O IEMA tem um levantamento, de 2020, com  dados georreferenciados sobre onde está  localizada a população em áreas remotas sem acesso à rede elétrica. Segundo a pesquisa, chega a 990 mil o número de moradores da Amazônia Legal sem um ponto de energia.

Os excluídos

A metodologia do IEMA considerou dados sobre a infraestrutura existente dentro de áreas isoladas, onde vivem, principalmente, povos tradicionais como ribeirinhos, quilombolas, povos indígenas e extrativistas, e assentados.

A análise foi realizada em duas etapas, tendo como principais fontes de informações o SIN – Sistema Interligado Nacional (o sistema que atende a maior parte da população brasileira e conta com as maiores usinas do país, incluindo Itaipu) e os Sistemas Isolados, que são centros produtores de energia não conectados ao SIN, que se concentram na região Norte.

Os dados obtidos dos sistemas de geração e distribuição elétrica foram cruzados com estimativas da população feitas com base no Censo de 2010 e nas estimativas populacionais anuais, do IBGE.

A pesquisa coincide com os dados da Aneel e coloca o Pará como o estado que tem a maior quantidade de cidadãos nesta situação: são mais de 409 mil moradores sem uma tomada energizada por alguma companhia elétrica, ou seja, 9 Mangueirões (o maior estádio de futebol paraense) lotados em sua capacidade máxima atual.

Entretanto, o melhor retrato para comparação entre populações é uma análise proporcional.  E aí, quem assume a dianteira é o estado do Acre, que apesar de ter cinco vezes menos habitantes que o Pará nesta contagem do blecaute involuntário, tem 10% de sua população ainda sem energia.

“Eu já visitei comunidades que coincidentemente receberam acesso, há uns bons anos, por energia solar em mini redes. Então nessas comunidades a discussão era um pouco interessante, porque elas tinham muito claro que o uso do diesel não vale a pena pelo altíssimo custo, pelo barulho e também pela poluição. Essas comunidades estavam, naquele momento, começando a ter a experiência de ter energia, mas ao mesmo tempo sabendo que essa energia não era um acesso ilimitado, era um acesso ainda que tinha sido instruído pela Eletrobrás como restrito para as principais atividades.
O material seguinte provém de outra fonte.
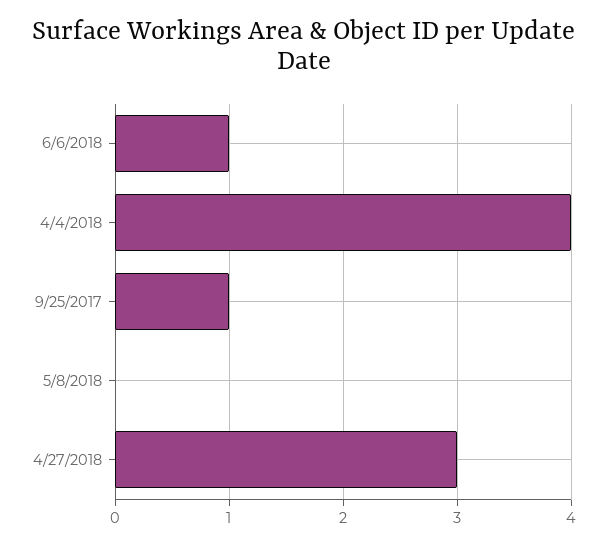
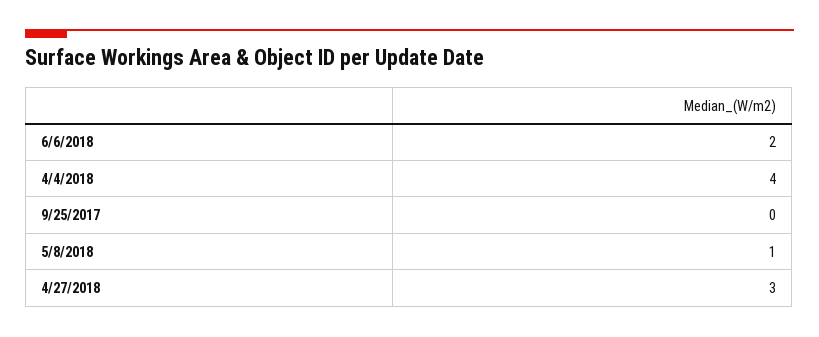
6/6/2018: 1 -> 2
9/25/2017: 1 -> 0
5/8/2018: 0 -> 1

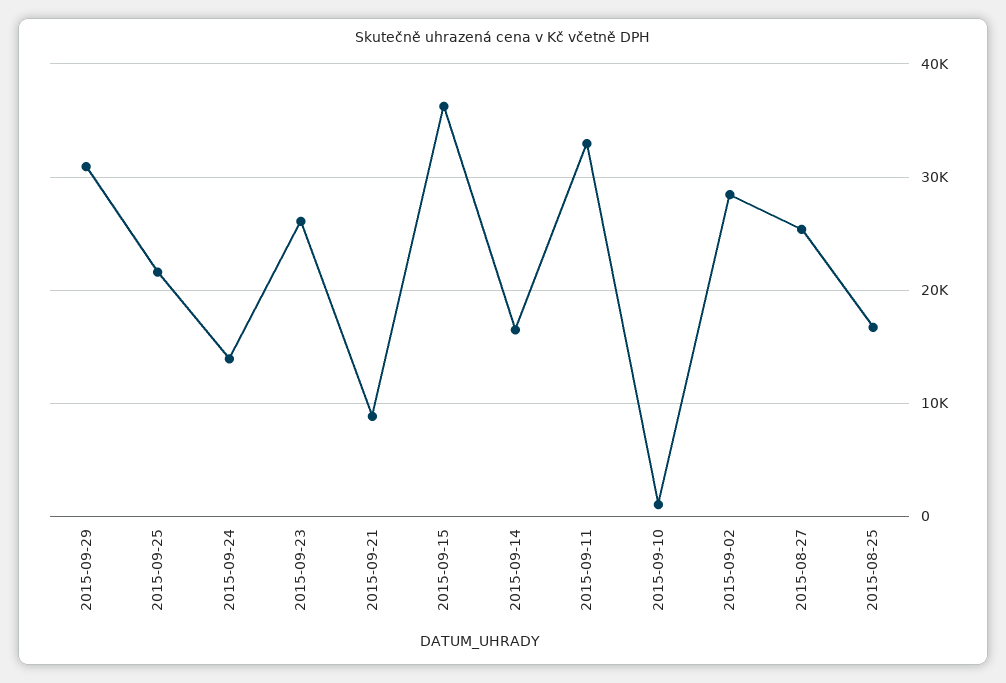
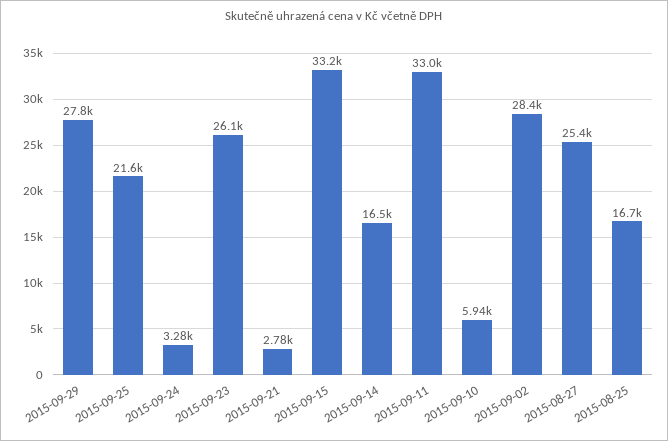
2015-09-29: 31000 -> 27800
2015-09-24: 14000 -> 3280
2015-09-21: 9000 -> 2780
2015-09-15: 36000 -> 33200
2015-09-10: 1000 -> 5940

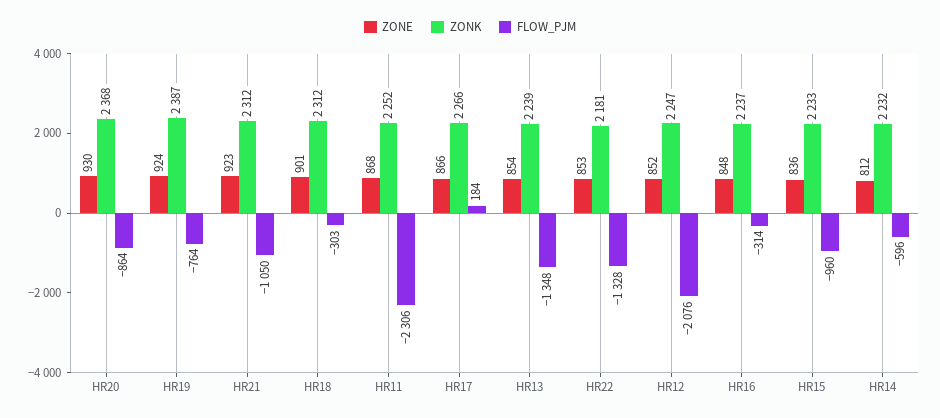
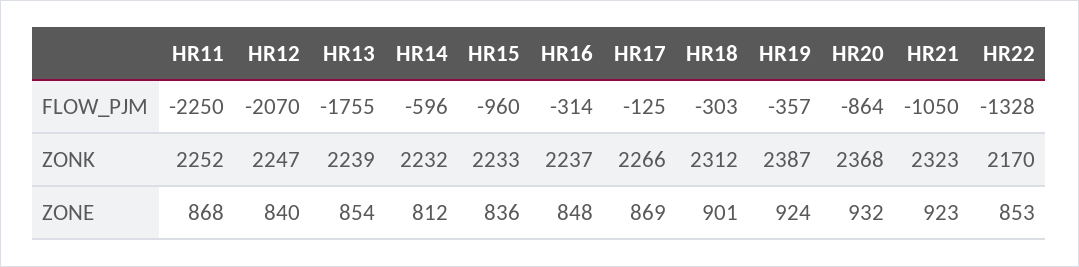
ZONE, HR20: 930 -> 932
FLOW_PJM, HR19: -764 -> -357
ZONK, HR21: 2312 -> 2323
FLOW_PJM, HR11: -2306 -> -2250
ZONE, HR17: 866 -> 869
FLOW_PJM, HR17: 184 -> -125
FLOW_PJM, HR13: -1348 -> -1755
ZONK, HR22: 2181 -> 2170
ZONE, HR12: 852 -> 840
FLOW_PJM, HR12: -2076 -> -2070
Esse é outro ponto que tem que ser endereçado: qual seria o acesso”, diz Baitelo.

Sala de aula em uma escola em Cassiana, na Reserva Medio Purus, que se beneficiou de painéis de energia solar instalados pelo World Wildlife Fund (WWF), na região, em 19 de setembro de 2017. Foto: Carl de Souza/AFP.

“Hoje, o Mais Luz Para a Amazônia e o Luz Para Todos estão garantindo o primeiro contato dessas pessoas com a energia, e posteriormente, elas vão começar a pagar essa conta de luz, mas isso não significa que a demanda reprimida vai embora e que elas poderiam estar utilizando a energia para mais fins e podendo exercer atividades produtivas”, analisa.